— Et le goulot ? demande Vendredeuil.
— Et nous n’avons pas d’eau non plus.
— On la boira à poil.
— Mais oui, à poil, appuie le gendarme. Qui est-ce qui commence ? Moi, si vous voulez.
On se passe la bouteille de main en main. C’est de l’excellent Pernod. Comme il y en a plus d’une chopine, il faut faire deux tournées. Vendredeuil avale l’avant-derniére ration, et éclate de rire en faisant claquer ses mains sur les sacoches de sa selle.
— Chouette, papa, maman est pleine !
Et le brigadier, qui a vidé la bouteille, la lance contre une roche en criant :
— Y aura des petits cochons cette année !

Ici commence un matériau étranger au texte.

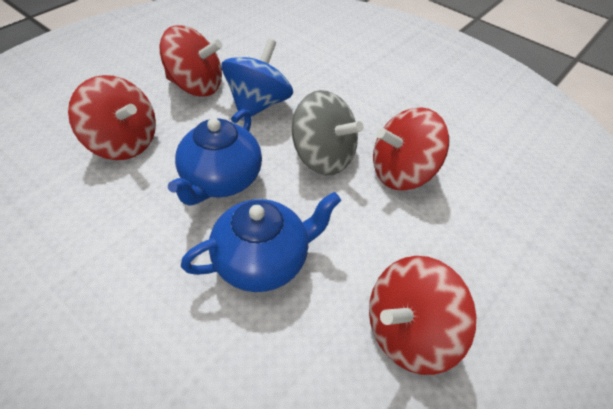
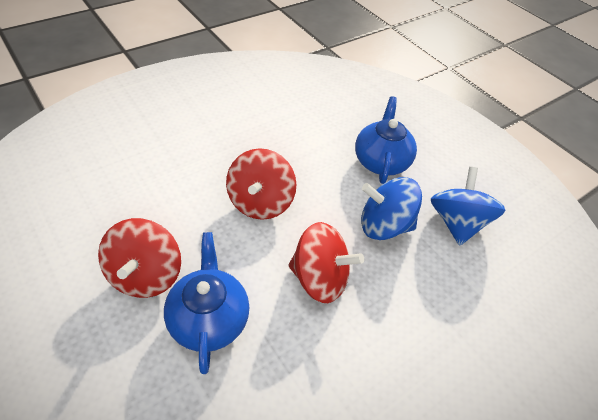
blue spinning top: 1 -> 2
grey spinning top: 1 -> 0
red spinning top: 4 -> 3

Nous sommes un peu gris. Le soleil est déjà très haut et la chaleur est grande. La tête lourde, je glisse tout doucement, à travers un tourbillonnement d’idées confuses, à une contemplation spirituelle, béate et idiote, des scènes de la veille et du matin ; je ferme les yeux pour laisser défiler des tableaux, rapides et trop complets, donnant à chacun des acteurs son attitude d’un instant, détaillant les postures de l’un, les gestes de l’autre, les agitant comme des pantins. Des pantins, oui ; pourtant, ça vit, — ça meurt.